TASK ITEM:
Look through the records that follow and state how many lines hold the word "ParentsAssistance", without adding anything.

[INPUT MATERIAL Boundary: Start]

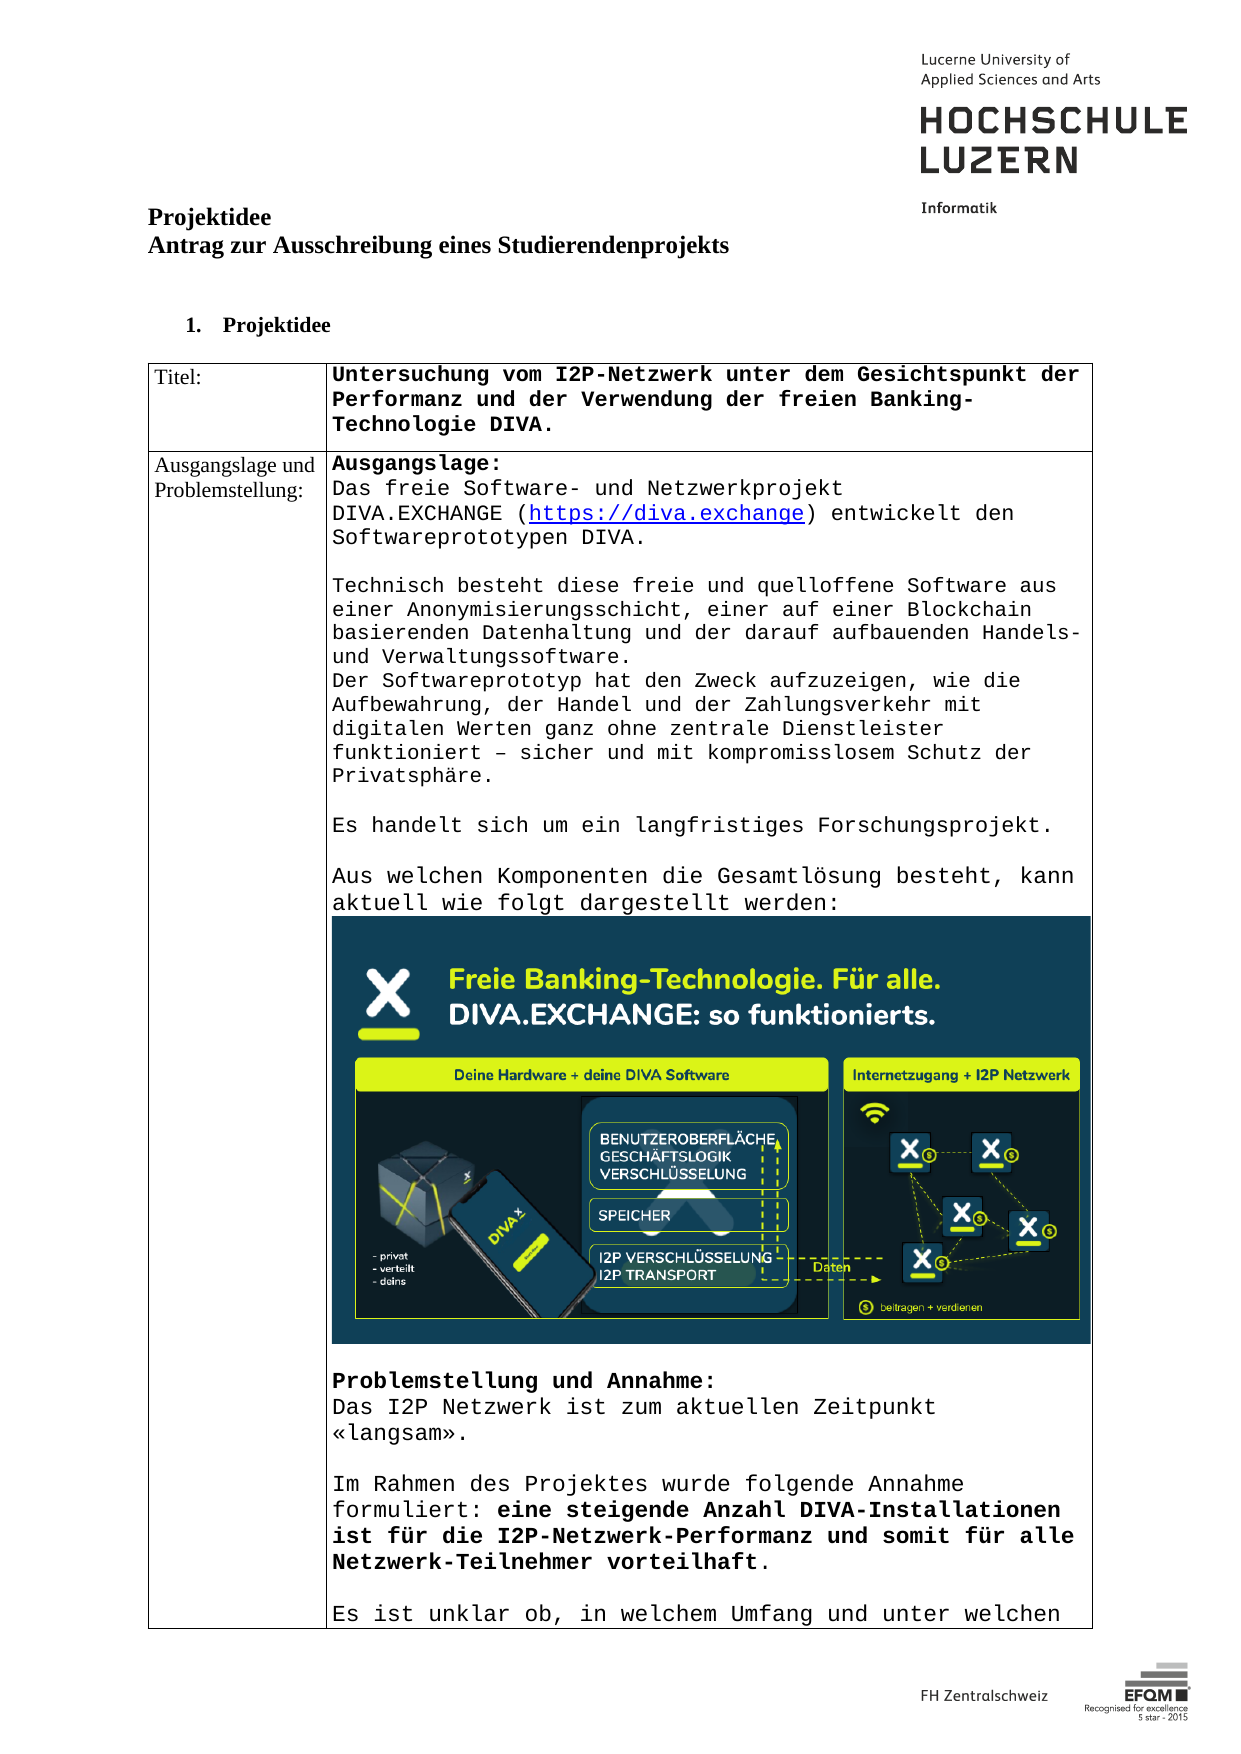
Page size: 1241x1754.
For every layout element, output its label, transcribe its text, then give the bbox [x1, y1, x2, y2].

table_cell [327, 452, 1092, 1628]
text Projektidee [148, 202, 1093, 230]
picture [331, 916, 1091, 1344]
text Antrag zur Ausschreibung eines Studierendenprojekts [148, 230, 1093, 259]
list Projektidee [185, 312, 1093, 337]
table_header Titel: [149, 364, 326, 451]
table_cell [149, 452, 326, 1628]
table_header Untersuchung vom I2P-Netzwerk unter dem Gesichtspunkt der Performanz und der Verwendung der freien Banking-Technologie DIVA. [327, 364, 1092, 451]
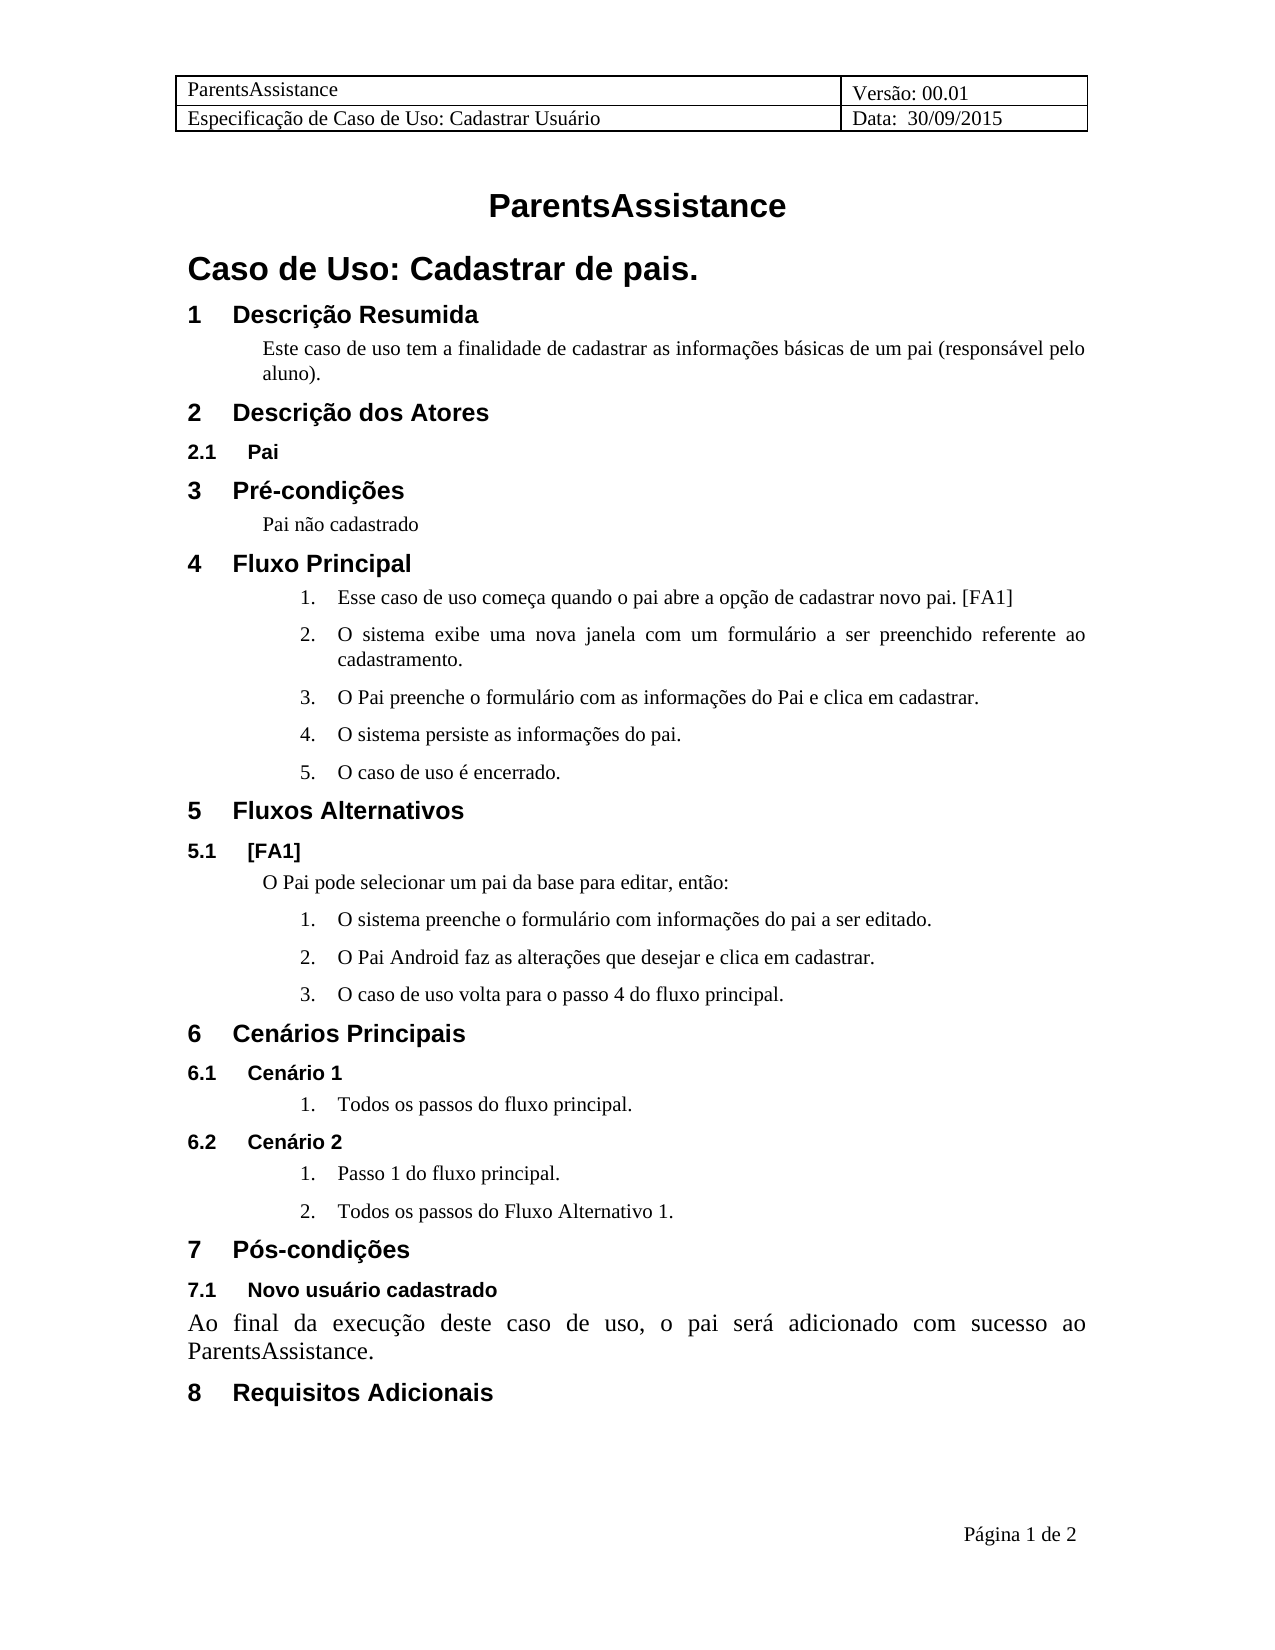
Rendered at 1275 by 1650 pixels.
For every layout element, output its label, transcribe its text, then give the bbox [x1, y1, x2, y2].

subtitle Pai [187, 439, 1087, 464]
subtitle [FA1] [187, 838, 1087, 863]
subtitle Fluxo Principal [187, 549, 1087, 578]
subtitle Novo usuário cadastrado [187, 1276, 1087, 1301]
list O caso de uso é encerrado. [300, 759, 1087, 784]
subtitle Cenário 2 [187, 1129, 1087, 1154]
subtitle Fluxos Alternativos [187, 796, 1087, 825]
title ParentsAssistance [187, 186, 1087, 224]
subtitle Requisitos Adicionais [187, 1378, 1087, 1406]
list O sistema preenche o formulário com informações do pai a ser editado. [300, 906, 1087, 931]
list Passo 1 do fluxo principal. [300, 1160, 1087, 1185]
subtitle Descrição dos Atores [187, 398, 1087, 426]
subtitle Descrição Resumida [187, 300, 1087, 329]
list Esse caso de uso começa quando o pai abre a opção de cadastrar novo pai. [FA1] [300, 584, 1087, 609]
text Este caso de uso tem a finalidade de cadastrar as informações básicas de um pai (responsável pelo aluno). [262, 335, 1087, 385]
subtitle Pós-condições [187, 1235, 1087, 1264]
text Ao final da execução deste caso de uso, o pai será adicionado com sucesso ao ParentsAssistance. [187, 1308, 1087, 1365]
text Pai não cadastrado [262, 511, 1087, 536]
title Caso de Uso: Cadastrar de pais. [187, 249, 1087, 288]
subtitle Pré-condições [187, 476, 1087, 505]
list O Pai preenche o formulário com as informações do Pai e clica em cadastrar. [300, 684, 1087, 709]
list O sistema exibe uma nova janela com um formulário a ser preenchido referente ao cadastramento. [300, 621, 1087, 671]
list O caso de uso volta para o passo 4 do fluxo principal. [300, 981, 1087, 1006]
list O sistema persiste as informações do pai. [300, 721, 1087, 746]
subtitle Cenário 1 [187, 1060, 1087, 1085]
subtitle Cenários Principais [187, 1019, 1087, 1048]
list O Pai Android faz as alterações que desejar e clica em cadastrar. [300, 944, 1087, 969]
list Todos os passos do fluxo principal. [300, 1091, 1087, 1116]
list Todos os passos do Fluxo Alternativo 1. [300, 1198, 1087, 1223]
text O Pai pode selecionar um pai da base para editar, então: [262, 869, 1087, 894]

[INPUT MATERIAL Boundary: End]

RESULT OF THE EXERCISE:
2